PASSO CITATO:
- - - -
Nel mese di novembre l’Isis (o se preferite, il Califfato) ha annunciato
la comparsa della sua moneta ufficiale, che riprende la denominazione
dell’antica moneta araba, il Dinaro (donde il nostro termine “denaro”).
Come quella, sarà una moneta non
cartacea, in sette tagli di oro, argento e rame (o forse bronzo), il cui
valore equivarrà, nel taglio massimo (5 dinari, pari a 21,25 grammi
oro), a 694 dollari o 640 euro attuali, e, nel taglio minimo (10
centesimi per 10 grammi di rame), a 7 centesimi di dollaro o 5 centesimi
di euro.
Non c’è dubbio che l’operazione ha un indubbio valore simbolico,
volendo significare che l’Isis ha tutte le intenzioni di mettere radici
come stato in piena regola, dotato anche di una sua moneta. Ma perché
una monetazione solo metallica (e di metallo prezioso) e non cartacea o
di metallo vile? E’ stato spiegato dagli stessi jihadisti che in questo
modo vogliono affrancare il mondo islamico dalla moneta di Statana (il
dollaro) e tornare alla purezza islamica delle origini, quando le monete
erano solo d’oro o d’argento. Dunque, una sorta di ritorno al gold
standard, quando il valore della moneta – anche cartacea – corrispondeva
alla quantità di oro o argento posseduta dalla banca di emissione. E con
ciò anche una mossa di contrasto alle tendenze monetarie.
Infatti, a partire dalla denuncia degli
accordi di Bretton woods, nel 1971, il denaro è andato via via
affrancandosi dalla sua base metallica e, con la comparsa delle carte di
credito, lo stesso contante cartaceo tende a scomparire, sostituito
dall’attuale denaro bancario che, di fatto, soppianta quello statale.
Dunque tendenze dalla smaterializzazione del denaro che diventa
un’astratta capacità di spesa corrispondente da una cifra segnata su un
conto bancario. Rispetto a queste tendenze l’Isis propone il ritorno
alla rude “concretezza” di un denaro-oggetto, che ha un valore
intrinseco.
Ma che probabilità ha di imporsi sul mercato questa moneta?
Quasi nessuna come reale moneta di scambio. Sul mercato internazionale,
non essendo riconosciuto il Califfato da nessun altro Stato, la moneta
non sarà convertibile ed, al massimo potrà servire a qualche transazione
con gli analoghi “stati di fatto” in Nigeria e Libia, sempre che ciò
realmente accada. Sul piano interno è assai dubbio che essa inizi effettivamente a circolare per la difficoltà di disporre del metallo
necessario.
Il problema non si pone tanto per l’oro:
difficilmente una moneta equivalente a circa 700 dollari sarà in
possesso e spesa fra i sudditi del Califfato se non per particolarissime
transazioni per le quali basterebbe un numero limitato di pezzi per i
quali l’Isis avrebbe l’oro necessario. In fondo, anche a noi quante
banconote da 500 euro è capitato di vedere ed usare in 11 anni di vita
dell’euro? Qualche problema in più potrebbe esserci per l’argento, ma i
problemi peggiori ci sarebbero per il rame: calcolando che la
popolazione del Califfato possa aggirarsi sui 4 milioni di persone
(calcolo molto approssimativo a causa della mobilità dei confini e delle
fughe di massa in atto) ipotizziamo, molto prudenzialmente, una massa
di circolante pari a circa 200 milioni di euro (circa 800 euro pro
capite). E’ logico che la moneta più diffusa, per gli scambi quotidiani,
sarebbe quella in rame di taglio minimo.
- - - -
CONSEGNA A:
Citi il passo sulla moneta dell'Isis cominciando dalle parole "Il problema non" e fermandosi dopo le parole "di taglio minimo.".
Il passo sulla moneta dell'Isis e le righe provengono da fonti distinte.

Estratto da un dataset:
- - - -
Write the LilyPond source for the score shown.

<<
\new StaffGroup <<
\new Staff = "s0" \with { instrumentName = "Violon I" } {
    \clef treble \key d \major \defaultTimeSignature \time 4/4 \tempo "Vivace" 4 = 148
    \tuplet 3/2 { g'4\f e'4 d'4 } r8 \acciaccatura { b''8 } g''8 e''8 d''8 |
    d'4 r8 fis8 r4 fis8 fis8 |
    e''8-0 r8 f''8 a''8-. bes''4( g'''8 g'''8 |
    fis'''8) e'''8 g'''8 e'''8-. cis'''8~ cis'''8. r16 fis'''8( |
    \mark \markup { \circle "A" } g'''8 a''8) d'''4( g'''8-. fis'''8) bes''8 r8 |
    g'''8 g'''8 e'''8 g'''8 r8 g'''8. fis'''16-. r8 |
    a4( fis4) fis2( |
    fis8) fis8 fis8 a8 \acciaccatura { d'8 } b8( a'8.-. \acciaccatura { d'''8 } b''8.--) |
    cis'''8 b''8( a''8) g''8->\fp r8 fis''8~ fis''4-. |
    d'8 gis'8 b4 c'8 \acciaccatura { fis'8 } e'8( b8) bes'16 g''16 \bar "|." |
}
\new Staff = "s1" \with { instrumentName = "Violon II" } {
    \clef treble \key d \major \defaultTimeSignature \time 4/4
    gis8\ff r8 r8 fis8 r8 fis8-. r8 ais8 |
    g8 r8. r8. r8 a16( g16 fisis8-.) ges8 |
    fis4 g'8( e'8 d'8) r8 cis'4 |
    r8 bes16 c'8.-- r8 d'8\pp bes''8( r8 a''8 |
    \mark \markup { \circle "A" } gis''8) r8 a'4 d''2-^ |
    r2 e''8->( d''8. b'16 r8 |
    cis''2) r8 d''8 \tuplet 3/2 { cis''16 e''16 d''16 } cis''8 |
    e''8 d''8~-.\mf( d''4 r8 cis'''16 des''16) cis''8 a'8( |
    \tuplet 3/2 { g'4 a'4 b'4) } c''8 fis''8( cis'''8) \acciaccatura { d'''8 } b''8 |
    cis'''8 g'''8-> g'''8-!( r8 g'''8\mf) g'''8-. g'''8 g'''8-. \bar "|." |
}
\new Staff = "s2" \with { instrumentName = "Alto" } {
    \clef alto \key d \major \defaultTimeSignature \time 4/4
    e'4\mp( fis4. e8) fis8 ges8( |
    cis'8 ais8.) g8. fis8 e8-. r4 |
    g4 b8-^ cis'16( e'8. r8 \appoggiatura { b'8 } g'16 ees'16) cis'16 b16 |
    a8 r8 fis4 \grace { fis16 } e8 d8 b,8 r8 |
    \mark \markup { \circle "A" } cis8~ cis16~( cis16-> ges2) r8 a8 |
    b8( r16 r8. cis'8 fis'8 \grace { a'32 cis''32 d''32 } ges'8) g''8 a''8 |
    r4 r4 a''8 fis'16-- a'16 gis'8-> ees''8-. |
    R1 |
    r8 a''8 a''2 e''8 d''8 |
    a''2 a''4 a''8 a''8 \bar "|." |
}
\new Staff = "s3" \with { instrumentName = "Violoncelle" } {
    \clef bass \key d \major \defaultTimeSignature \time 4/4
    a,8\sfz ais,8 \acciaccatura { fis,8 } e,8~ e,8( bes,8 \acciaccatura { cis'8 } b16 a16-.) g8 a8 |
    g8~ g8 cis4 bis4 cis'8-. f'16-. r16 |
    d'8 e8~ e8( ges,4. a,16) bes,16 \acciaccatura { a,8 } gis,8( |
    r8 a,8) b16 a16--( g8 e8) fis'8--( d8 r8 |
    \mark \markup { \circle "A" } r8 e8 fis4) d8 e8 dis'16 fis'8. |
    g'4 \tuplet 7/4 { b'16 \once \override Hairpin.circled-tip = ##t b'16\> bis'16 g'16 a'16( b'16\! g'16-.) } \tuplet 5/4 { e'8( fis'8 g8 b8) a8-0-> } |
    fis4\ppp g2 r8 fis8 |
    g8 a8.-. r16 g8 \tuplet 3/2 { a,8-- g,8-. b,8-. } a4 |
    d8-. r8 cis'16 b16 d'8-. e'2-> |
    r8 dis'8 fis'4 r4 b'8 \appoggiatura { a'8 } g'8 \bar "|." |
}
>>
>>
- - - -
CONSEGNA B:
Raccolga tutte le righe che contengono la stringa "treble", distinguendo tra maiuscole e minuscole.

RISPOSTA A:
Il problema non si pone tanto per l’oro:
difficilmente una moneta equivalente a circa 700 dollari sarà in
possesso e spesa fra i sudditi del Califfato se non per particolarissime
transazioni per le quali basterebbe un numero limitato di pezzi per i
quali l’Isis avrebbe l’oro necessario. In fondo, anche a noi quante
banconote da 500 euro è capitato di vedere ed usare in 11 anni di vita
dell’euro? Qualche problema in più potrebbe esserci per l’argento, ma i
problemi peggiori ci sarebbero per il rame: calcolando che la
popolazione del Califfato possa aggirarsi sui 4 milioni di persone
(calcolo molto approssimativo a causa della mobilità dei confini e delle
fughe di massa in atto) ipotizziamo, molto prudenzialmente, una massa
di circolante pari a circa 200 milioni di euro (circa 800 euro pro
capite). E’ logico che la moneta più diffusa, per gli scambi quotidiani,
sarebbe quella in rame di taglio minimo.

RISPOSTA B:
    \clef treble \key d \major \defaultTimeSignature \time 4/4 \tempo "Vivace" 4 = 148
    \clef treble \key d \major \defaultTimeSignature \time 4/4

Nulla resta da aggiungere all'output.